Each entity operates on its own cycle. These cycles all operate throughout the year and may or may not overlap. They don’t meet in excess, Paulsen said, usually meeting once near the beginning of the cycle and then once to make decisions on projects. The goal in selecting projects, she said, is to put students first and to align with the mission of the university.

“One of the things that we do encourage is investing in emerging technologies,” she said. “… The tech fee is a source of funding that’s encouraged to be used for trying out new technologies to see whether they do add value or not and if they do we can go on and … make use of that technology in the future.”

However, there are still some resources those like Daniels and the Whitehatters members would like to see. No matter how much or how advanced the technology that students at USF are using is, Daniels said he thinks it’s a good idea to have the fee fund technology projects on campus.

“Even somebody who’s not using technology heavily, I think the cost of some of these resources should be subsidized for the students that need it,” Daniel said. “It’s like taxes. There are people who use more public resources than other but everyone still pays their fair share of taxes because we’ve decided as a society that people who need food stamps or something should be able to get them … I think it’s kind of the same for the tech fee.
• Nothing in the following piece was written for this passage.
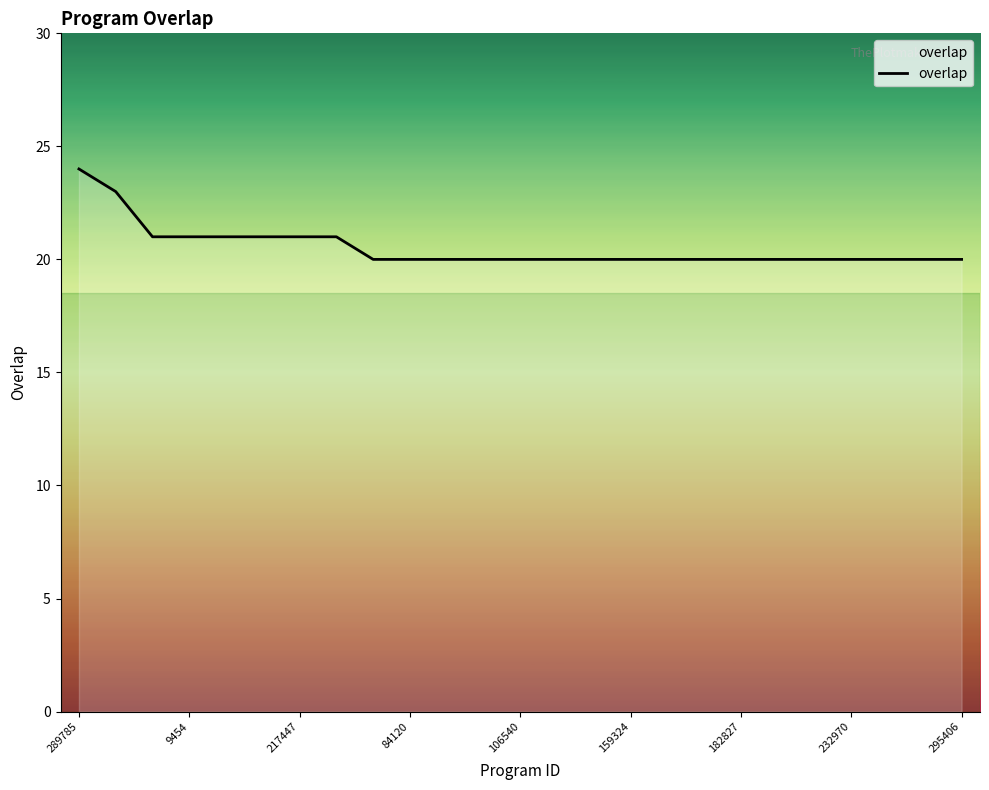

What is the minimum value shown in the chart?

20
Even if you don’t actually use resources that are funded by the tech fee, I still think it’s fair that everyone contribute.”

There are always more requests than what can be funded, Paulsen said, but she thinks the committee has done a good job.

“I think that the great part about it is we have delivered some great solutions for students in the space of technology, so it’s really been very valuable,” she said.

While Paulsen said the technology fund brings functional and newer technologies to USF, the beneficiaries of the fund are ultimately decided by the committee.

 

CLARIFICATION:

In this story, Jenny Paulsen, assistant vice president of USF IT, said that the technology fee committee meetings sometimes hijack other committee meetings. After publication, Paulsen said she did not mean hijack in a negative sense. Instead, she meant it as “use.” The meetings of the technology fee committees do not disrupt other committees at USF.